**The problem**
Copy the records exactly, every one of them.

[Opening Information given section]

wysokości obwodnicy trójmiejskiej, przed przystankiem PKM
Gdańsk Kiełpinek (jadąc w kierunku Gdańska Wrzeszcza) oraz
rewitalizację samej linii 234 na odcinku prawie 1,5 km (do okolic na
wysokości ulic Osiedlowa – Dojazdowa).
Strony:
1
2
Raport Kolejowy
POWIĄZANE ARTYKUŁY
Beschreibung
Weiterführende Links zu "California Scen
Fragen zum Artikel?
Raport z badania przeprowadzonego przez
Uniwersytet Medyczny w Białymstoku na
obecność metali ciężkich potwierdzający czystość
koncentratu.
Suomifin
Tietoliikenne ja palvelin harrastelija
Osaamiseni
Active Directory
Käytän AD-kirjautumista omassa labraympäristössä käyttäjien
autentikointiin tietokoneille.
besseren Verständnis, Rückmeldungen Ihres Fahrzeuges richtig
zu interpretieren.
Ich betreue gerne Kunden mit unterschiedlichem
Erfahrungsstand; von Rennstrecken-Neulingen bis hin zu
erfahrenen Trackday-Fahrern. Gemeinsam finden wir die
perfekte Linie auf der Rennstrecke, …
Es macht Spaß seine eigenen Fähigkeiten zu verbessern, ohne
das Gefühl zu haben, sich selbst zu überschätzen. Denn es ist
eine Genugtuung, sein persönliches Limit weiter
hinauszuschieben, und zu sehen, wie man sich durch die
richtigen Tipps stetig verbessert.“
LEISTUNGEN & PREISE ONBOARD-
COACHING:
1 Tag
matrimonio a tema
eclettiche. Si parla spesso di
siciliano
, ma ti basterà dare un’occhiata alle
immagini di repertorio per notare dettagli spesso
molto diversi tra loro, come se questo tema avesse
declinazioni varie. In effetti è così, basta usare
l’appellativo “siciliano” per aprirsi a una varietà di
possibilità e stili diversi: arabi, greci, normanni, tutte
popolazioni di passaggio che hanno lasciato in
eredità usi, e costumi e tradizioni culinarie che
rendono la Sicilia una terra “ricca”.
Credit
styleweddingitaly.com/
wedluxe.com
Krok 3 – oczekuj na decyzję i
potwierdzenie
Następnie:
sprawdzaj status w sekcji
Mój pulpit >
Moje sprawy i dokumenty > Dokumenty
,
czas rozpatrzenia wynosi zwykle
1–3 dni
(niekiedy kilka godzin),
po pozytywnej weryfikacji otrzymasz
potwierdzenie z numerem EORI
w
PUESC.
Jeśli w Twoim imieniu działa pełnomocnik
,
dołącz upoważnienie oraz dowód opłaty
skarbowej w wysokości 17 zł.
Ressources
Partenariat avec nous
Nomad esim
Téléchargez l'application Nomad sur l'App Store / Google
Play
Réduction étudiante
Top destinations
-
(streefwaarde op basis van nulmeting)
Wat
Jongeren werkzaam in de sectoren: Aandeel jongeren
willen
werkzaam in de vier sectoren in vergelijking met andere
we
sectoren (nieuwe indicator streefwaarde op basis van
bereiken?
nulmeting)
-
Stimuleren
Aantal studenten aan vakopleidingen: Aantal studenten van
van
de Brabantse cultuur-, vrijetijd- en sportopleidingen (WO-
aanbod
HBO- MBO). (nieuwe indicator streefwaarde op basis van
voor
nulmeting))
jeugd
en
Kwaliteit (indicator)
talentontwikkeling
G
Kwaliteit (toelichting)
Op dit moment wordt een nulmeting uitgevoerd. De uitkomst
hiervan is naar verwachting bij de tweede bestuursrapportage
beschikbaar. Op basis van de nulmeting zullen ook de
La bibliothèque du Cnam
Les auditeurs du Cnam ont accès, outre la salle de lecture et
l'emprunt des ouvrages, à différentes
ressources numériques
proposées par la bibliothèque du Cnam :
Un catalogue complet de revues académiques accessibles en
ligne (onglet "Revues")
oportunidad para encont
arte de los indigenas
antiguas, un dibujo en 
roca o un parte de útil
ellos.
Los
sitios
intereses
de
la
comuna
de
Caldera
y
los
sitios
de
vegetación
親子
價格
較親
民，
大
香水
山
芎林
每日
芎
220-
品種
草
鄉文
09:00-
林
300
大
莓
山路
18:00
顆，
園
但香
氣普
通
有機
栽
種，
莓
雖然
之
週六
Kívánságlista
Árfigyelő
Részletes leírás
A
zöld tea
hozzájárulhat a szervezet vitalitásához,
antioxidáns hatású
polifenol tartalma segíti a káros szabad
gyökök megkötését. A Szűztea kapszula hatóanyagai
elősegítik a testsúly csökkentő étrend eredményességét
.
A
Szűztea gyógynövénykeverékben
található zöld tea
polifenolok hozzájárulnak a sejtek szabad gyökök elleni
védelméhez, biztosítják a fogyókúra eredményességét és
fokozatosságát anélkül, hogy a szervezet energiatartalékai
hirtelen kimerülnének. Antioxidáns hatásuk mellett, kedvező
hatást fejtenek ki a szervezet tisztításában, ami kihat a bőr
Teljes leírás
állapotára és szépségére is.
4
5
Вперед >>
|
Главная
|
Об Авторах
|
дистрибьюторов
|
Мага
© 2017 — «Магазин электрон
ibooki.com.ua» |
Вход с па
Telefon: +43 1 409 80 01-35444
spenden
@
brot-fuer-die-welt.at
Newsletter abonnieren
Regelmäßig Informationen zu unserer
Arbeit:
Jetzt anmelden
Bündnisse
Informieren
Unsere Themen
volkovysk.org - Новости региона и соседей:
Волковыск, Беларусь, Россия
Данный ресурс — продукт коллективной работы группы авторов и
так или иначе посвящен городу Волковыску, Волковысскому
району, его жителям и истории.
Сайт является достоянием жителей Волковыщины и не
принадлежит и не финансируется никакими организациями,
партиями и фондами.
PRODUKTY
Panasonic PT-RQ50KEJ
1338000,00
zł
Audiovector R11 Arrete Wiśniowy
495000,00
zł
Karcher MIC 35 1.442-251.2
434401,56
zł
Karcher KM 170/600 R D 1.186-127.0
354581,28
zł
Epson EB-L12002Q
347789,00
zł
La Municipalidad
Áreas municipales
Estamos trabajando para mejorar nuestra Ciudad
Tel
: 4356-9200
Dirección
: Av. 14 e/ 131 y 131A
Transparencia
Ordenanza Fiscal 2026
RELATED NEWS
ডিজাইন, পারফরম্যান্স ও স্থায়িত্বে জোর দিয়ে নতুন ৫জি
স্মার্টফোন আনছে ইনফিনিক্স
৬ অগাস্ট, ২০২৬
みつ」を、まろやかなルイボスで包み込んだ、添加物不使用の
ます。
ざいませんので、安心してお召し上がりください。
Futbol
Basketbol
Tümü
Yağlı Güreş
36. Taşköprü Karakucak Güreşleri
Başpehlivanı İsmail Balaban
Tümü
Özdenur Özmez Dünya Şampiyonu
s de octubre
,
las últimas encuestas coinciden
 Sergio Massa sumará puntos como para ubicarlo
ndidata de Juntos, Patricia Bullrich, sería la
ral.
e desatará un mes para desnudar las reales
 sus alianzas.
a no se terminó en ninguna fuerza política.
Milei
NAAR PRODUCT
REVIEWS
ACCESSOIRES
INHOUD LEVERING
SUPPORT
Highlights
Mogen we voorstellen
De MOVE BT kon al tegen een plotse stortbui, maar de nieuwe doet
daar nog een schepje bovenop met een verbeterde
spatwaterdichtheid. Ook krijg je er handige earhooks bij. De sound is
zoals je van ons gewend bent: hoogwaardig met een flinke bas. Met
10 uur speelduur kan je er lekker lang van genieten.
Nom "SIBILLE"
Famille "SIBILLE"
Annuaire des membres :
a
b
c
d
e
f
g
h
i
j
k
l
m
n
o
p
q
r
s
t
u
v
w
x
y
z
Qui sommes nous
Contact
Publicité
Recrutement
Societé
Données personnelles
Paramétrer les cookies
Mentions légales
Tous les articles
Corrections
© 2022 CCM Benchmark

[Closing Information given section]

**Answer for the task**
wysokości obwodnicy trójmiejskiej, przed przystankiem PKM
Gdańsk Kiełpinek (jadąc w kierunku Gdańska Wrzeszcza) oraz
rewitalizację samej linii 234 na odcinku prawie 1,5 km (do okolic na
wysokości ulic Osiedlowa – Dojazdowa).
Strony:
1
2
Raport Kolejowy
POWIĄZANE ARTYKUŁY
Beschreibung
Weiterführende Links zu "California Scen
Fragen zum Artikel?
Raport z badania przeprowadzonego przez
Uniwersytet Medyczny w Białymstoku na
obecność metali ciężkich potwierdzający czystość
koncentratu.
Suomifin
Tietoliikenne ja palvelin harrastelija
Osaamiseni
Active Directory
Käytän AD-kirjautumista omassa labraympäristössä käyttäjien
autentikointiin tietokoneille.
besseren Verständnis, Rückmeldungen Ihres Fahrzeuges richtig
zu interpretieren.
Ich betreue gerne Kunden mit unterschiedlichem
Erfahrungsstand; von Rennstrecken-Neulingen bis hin zu
erfahrenen Trackday-Fahrern. Gemeinsam finden wir die
perfekte Linie auf der Rennstrecke, …
Es macht Spaß seine eigenen Fähigkeiten zu verbessern, ohne
das Gefühl zu haben, sich selbst zu überschätzen. Denn es ist
eine Genugtuung, sein persönliches Limit weiter
hinauszuschieben, und zu sehen, wie man sich durch die
richtigen Tipps stetig verbessert.“
LEISTUNGEN & PREISE ONBOARD-
COACHING:
1 Tag
matrimonio a tema
eclettiche. Si parla spesso di
siciliano
, ma ti basterà dare un’occhiata alle
immagini di repertorio per notare dettagli spesso
molto diversi tra loro, come se questo tema avesse
declinazioni varie. In effetti è così, basta usare
l’appellativo “siciliano” per aprirsi a una varietà di
possibilità e stili diversi: arabi, greci, normanni, tutte
popolazioni di passaggio che hanno lasciato in
eredità usi, e costumi e tradizioni culinarie che
rendono la Sicilia una terra “ricca”.
Credit
styleweddingitaly.com/
wedluxe.com
Krok 3 – oczekuj na decyzję i
potwierdzenie
Następnie:
sprawdzaj status w sekcji
Mój pulpit >
Moje sprawy i dokumenty > Dokumenty
,
czas rozpatrzenia wynosi zwykle
1–3 dni
(niekiedy kilka godzin),
po pozytywnej weryfikacji otrzymasz
potwierdzenie z numerem EORI
w
PUESC.
Jeśli w Twoim imieniu działa pełnomocnik
,
dołącz upoważnienie oraz dowód opłaty
skarbowej w wysokości 17 zł.
Ressources
Partenariat avec nous
Nomad esim
Téléchargez l'application Nomad sur l'App Store / Google
Play
Réduction étudiante
Top destinations
-
(streefwaarde op basis van nulmeting)
Wat
Jongeren werkzaam in de sectoren: Aandeel jongeren
willen
werkzaam in de vier sectoren in vergelijking met andere
we
sectoren (nieuwe indicator streefwaarde op basis van
bereiken?
nulmeting)
-
Stimuleren
Aantal studenten aan vakopleidingen: Aantal studenten van
van
de Brabantse cultuur-, vrijetijd- en sportopleidingen (WO-
aanbod
HBO- MBO). (nieuwe indicator streefwaarde op basis van
voor
nulmeting))
jeugd
en
Kwaliteit (indicator)
talentontwikkeling
G
Kwaliteit (toelichting)
Op dit moment wordt een nulmeting uitgevoerd. De uitkomst
hiervan is naar verwachting bij de tweede bestuursrapportage
beschikbaar. Op basis van de nulmeting zullen ook de
La bibliothèque du Cnam
Les auditeurs du Cnam ont accès, outre la salle de lecture et
l'emprunt des ouvrages, à différentes
ressources numériques
proposées par la bibliothèque du Cnam :
Un catalogue complet de revues académiques accessibles en
ligne (onglet "Revues")
oportunidad para encont
arte de los indigenas
antiguas, un dibujo en 
roca o un parte de útil
ellos.
Los
sitios
intereses
de
la
comuna
de
Caldera
y
los
sitios
de
vegetación
親子
價格
較親
民，
大
香水
山
芎林
每日
芎
220-
品種
草
鄉文
09:00-
林
300
大
莓
山路
18:00
顆，
園
但香
氣普
通
有機
栽
種，
莓
雖然
之
週六
Kívánságlista
Árfigyelő
Részletes leírás
A
zöld tea
hozzájárulhat a szervezet vitalitásához,
antioxidáns hatású
polifenol tartalma segíti a káros szabad
gyökök megkötését. A Szűztea kapszula hatóanyagai
elősegítik a testsúly csökkentő étrend eredményességét
.
A
Szűztea gyógynövénykeverékben
található zöld tea
polifenolok hozzájárulnak a sejtek szabad gyökök elleni
védelméhez, biztosítják a fogyókúra eredményességét és
fokozatosságát anélkül, hogy a szervezet energiatartalékai
hirtelen kimerülnének. Antioxidáns hatásuk mellett, kedvező
hatást fejtenek ki a szervezet tisztításában, ami kihat a bőr
Teljes leírás
állapotára és szépségére is.
4
5
Вперед >>
|
Главная
|
Об Авторах
|
дистрибьюторов
|
Мага
© 2017 — «Магазин электрон
ibooki.com.ua» |
Вход с па
Telefon: +43 1 409 80 01-35444
spenden
@
brot-fuer-die-welt.at
Newsletter abonnieren
Regelmäßig Informationen zu unserer
Arbeit:
Jetzt anmelden
Bündnisse
Informieren
Unsere Themen
volkovysk.org - Новости региона и соседей:
Волковыск, Беларусь, Россия
Данный ресурс — продукт коллективной работы группы авторов и
так или иначе посвящен городу Волковыску, Волковысскому
району, его жителям и истории.
Сайт является достоянием жителей Волковыщины и не
принадлежит и не финансируется никакими организациями,
партиями и фондами.
PRODUKTY
Panasonic PT-RQ50KEJ
1338000,00
zł
Audiovector R11 Arrete Wiśniowy
495000,00
zł
Karcher MIC 35 1.442-251.2
434401,56
zł
Karcher KM 170/600 R D 1.186-127.0
354581,28
zł
Epson EB-L12002Q
347789,00
zł
La Municipalidad
Áreas municipales
Estamos trabajando para mejorar nuestra Ciudad
Tel
: 4356-9200
Dirección
: Av. 14 e/ 131 y 131A
Transparencia
Ordenanza Fiscal 2026
RELATED NEWS
ডিজাইন, পারফরম্যান্স ও স্থায়িত্বে জোর দিয়ে নতুন ৫জি
স্মার্টফোন আনছে ইনফিনিক্স
৬ অগাস্ট, ২০২৬
みつ」を、まろやかなルイボスで包み込んだ、添加物不使用の
ます。
ざいませんので、安心してお召し上がりください。
Futbol
Basketbol
Tümü
Yağlı Güreş
36. Taşköprü Karakucak Güreşleri
Başpehlivanı İsmail Balaban
Tümü
Özdenur Özmez Dünya Şampiyonu
s de octubre
,
las últimas encuestas coinciden
 Sergio Massa sumará puntos como para ubicarlo
ndidata de Juntos, Patricia Bullrich, sería la
ral.
e desatará un mes para desnudar las reales
 sus alianzas.
a no se terminó en ninguna fuerza política.
Milei
NAAR PRODUCT
REVIEWS
ACCESSOIRES
INHOUD LEVERING
SUPPORT
Highlights
Mogen we voorstellen
De MOVE BT kon al tegen een plotse stortbui, maar de nieuwe doet
daar nog een schepje bovenop met een verbeterde
spatwaterdichtheid. Ook krijg je er handige earhooks bij. De sound is
zoals je van ons gewend bent: hoogwaardig met een flinke bas. Met
10 uur speelduur kan je er lekker lang van genieten.
Nom "SIBILLE"
Famille "SIBILLE"
Annuaire des membres :
a
b
c
d
e
f
g
h
i
j
k
l
m
n
o
p
q
r
s
t
u
v
w
x
y
z
Qui sommes nous
Contact
Publicité
Recrutement
Societé
Données personnelles
Paramétrer les cookies
Mentions légales
Tous les articles
Corrections
© 2022 CCM Benchmark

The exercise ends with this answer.